Él me alentaba la pluma. No perdió la costumbre como Papa. No dejaba pasar la oportunidad de pedirme que nunca me permitiera no dejar testimonio. Recomendaba mis libros, las notas, todo. Hasta último momento, me dijo por favor no dejes de escribir.
La palabra es un don de Dios. Se enteraba de todo. Teníamos como un radar uno con el otro. Nos leíamos el pensamiento a la distancia. Siempre supe qué decir, qué escribir acerca de él como si me lo estuviera soplando en el oído. Tengo tanto para hacer. Seguir con su legado que es el camino de Dios. Los seres humanos tenemos sintonía y sin duda existió entre nosotros.

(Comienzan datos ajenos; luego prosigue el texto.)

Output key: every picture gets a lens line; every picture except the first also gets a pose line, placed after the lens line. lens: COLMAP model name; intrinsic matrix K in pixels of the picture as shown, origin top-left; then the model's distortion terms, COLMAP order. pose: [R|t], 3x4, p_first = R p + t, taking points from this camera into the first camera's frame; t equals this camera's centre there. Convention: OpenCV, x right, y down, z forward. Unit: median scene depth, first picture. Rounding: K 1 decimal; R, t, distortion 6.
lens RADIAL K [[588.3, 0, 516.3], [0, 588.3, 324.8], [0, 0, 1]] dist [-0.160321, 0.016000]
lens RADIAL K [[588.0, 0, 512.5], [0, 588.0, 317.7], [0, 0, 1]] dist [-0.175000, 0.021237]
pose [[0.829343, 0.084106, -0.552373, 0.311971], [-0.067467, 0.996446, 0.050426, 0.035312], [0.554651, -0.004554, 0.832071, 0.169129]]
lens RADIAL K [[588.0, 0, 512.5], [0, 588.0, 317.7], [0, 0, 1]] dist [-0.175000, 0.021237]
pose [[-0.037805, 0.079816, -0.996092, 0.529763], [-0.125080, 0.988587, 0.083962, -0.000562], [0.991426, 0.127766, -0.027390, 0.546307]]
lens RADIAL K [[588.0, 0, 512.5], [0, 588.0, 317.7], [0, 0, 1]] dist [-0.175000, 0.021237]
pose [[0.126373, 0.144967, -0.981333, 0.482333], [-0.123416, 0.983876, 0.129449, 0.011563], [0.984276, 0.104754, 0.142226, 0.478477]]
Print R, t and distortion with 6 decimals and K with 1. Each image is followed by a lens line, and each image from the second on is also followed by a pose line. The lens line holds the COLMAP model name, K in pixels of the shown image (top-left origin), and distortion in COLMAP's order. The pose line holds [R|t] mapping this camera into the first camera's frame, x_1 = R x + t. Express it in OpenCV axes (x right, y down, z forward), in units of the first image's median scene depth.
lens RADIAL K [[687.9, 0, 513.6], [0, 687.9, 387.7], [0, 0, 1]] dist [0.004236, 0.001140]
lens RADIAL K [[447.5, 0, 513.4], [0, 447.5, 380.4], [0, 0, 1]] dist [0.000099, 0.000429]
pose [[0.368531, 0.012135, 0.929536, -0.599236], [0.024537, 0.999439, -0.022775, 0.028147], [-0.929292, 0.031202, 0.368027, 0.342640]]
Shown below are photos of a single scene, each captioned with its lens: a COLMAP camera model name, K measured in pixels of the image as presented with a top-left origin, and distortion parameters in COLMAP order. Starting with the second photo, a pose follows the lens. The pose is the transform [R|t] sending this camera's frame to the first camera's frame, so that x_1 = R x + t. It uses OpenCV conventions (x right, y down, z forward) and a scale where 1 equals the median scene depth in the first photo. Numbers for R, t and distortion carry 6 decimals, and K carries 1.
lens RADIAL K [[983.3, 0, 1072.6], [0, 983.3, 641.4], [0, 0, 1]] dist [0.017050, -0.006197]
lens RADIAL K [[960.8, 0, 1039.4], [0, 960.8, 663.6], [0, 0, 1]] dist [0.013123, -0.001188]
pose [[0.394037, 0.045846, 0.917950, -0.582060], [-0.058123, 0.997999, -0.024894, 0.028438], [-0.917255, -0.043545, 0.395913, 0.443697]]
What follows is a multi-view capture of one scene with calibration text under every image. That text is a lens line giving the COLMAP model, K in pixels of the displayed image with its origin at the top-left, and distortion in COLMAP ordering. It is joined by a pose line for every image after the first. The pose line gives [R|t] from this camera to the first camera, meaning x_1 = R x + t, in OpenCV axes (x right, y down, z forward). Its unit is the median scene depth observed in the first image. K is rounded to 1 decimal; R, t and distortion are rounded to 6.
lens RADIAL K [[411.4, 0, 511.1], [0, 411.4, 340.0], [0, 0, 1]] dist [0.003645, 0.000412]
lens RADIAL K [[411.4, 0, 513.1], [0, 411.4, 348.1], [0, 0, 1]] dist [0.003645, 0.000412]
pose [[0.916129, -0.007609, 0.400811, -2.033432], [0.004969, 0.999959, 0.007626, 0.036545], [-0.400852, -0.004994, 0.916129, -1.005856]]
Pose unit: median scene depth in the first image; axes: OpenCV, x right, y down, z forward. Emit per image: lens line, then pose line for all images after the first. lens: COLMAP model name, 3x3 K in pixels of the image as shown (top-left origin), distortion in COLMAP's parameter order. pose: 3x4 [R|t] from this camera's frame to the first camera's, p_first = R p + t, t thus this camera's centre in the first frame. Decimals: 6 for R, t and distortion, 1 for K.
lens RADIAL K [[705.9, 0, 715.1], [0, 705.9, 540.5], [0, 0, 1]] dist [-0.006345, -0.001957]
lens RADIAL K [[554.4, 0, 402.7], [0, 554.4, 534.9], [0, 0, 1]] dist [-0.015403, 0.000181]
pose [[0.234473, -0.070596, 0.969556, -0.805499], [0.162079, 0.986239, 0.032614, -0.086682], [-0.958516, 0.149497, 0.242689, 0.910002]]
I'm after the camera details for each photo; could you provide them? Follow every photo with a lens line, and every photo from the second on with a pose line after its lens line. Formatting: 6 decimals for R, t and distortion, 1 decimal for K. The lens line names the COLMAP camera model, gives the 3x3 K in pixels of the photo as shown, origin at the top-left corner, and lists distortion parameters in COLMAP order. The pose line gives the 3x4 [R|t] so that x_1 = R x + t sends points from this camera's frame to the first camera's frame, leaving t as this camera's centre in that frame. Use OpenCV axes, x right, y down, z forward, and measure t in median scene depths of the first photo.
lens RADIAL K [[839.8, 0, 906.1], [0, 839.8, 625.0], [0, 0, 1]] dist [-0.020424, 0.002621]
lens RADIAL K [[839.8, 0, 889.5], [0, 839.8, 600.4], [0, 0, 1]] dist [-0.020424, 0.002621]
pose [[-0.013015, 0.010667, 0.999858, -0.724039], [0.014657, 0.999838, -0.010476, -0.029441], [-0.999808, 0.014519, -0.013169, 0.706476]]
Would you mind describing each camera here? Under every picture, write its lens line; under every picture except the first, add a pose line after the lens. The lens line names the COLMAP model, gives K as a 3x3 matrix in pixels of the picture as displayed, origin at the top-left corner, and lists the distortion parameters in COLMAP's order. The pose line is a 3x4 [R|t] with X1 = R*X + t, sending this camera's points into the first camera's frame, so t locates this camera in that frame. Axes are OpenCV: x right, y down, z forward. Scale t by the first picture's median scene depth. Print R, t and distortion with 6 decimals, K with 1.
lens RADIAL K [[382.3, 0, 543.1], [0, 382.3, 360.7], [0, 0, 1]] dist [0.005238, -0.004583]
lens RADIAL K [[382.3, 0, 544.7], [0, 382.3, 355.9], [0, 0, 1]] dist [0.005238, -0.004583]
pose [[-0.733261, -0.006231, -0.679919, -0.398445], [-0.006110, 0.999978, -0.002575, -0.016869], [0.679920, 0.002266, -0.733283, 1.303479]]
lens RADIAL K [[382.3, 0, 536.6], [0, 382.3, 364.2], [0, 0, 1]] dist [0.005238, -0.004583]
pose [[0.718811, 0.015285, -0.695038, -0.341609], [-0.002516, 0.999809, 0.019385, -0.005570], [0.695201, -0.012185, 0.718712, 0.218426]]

El escritor mexicano Juan Rulfo, el autor de "Pedro Páramo", decía que no hay que escribir en caliente cuando se vive una situación límite como un duelo. Eso que no hay que hacer, lo estoy haciendo en este momento porque no puedo faltar a mi cita con Crónica, un día como hoy.
A la madrugada me desperté muy descompuesta, así que seguí hasta la mañana. Fue a la misma hora que él se estaba muriendo. Supe que este tiempo iba a llegar. El sábado me alcanzó a decir "No te olvides de mí". Tengo tallados en mi corazón todos los abrazos. Mis manos se entibian de todas las veces que las entrelazábamos juntas. En los oídos suenan sus palabras. Vive en mí. Me preparó para este momento. Él fue un gran maestro. "Alicia, la vida son encuentros y despedidas para volvernos a encontrar". También hablábamos de la muerte, me decía que no le tenía miedo y que le gustaría conocerla. Recuerdo ese diálogo, como si lo estuviéramos hablando ahora. Le contesté: "Tampoco le tengo miedo. Eso sí, en cuanto la vea le hago un reportaje". Otra vez se presentó la risa como una persona más y me dijo: "Va a salir corriendo. Por eso no te vas a morir nunca".
La última vez que nos vimos, cuando me saludó me preguntó: "¿Vendiste todos los rosarios que te regalé o los repartiste?". Estábamos en la biblioteca del Palacio Apostólico: "¿A qué hora paso mañana?", y lo más fresco propuso: "Te espero a las seis". Esa noche estuve despierta porque tenía miedo de quedarme dormida. Al tiempo me di cuenta de que estaba apurado por adelantar trabajo. Así empezaba sus días, con reuniones y terminaba doce horas después, sin parar. En el último tiempo había dejado de dormir la siesta. Es todo por hoy, porque las lágrimas me están cerrando los ojos. Qué pena tan grande.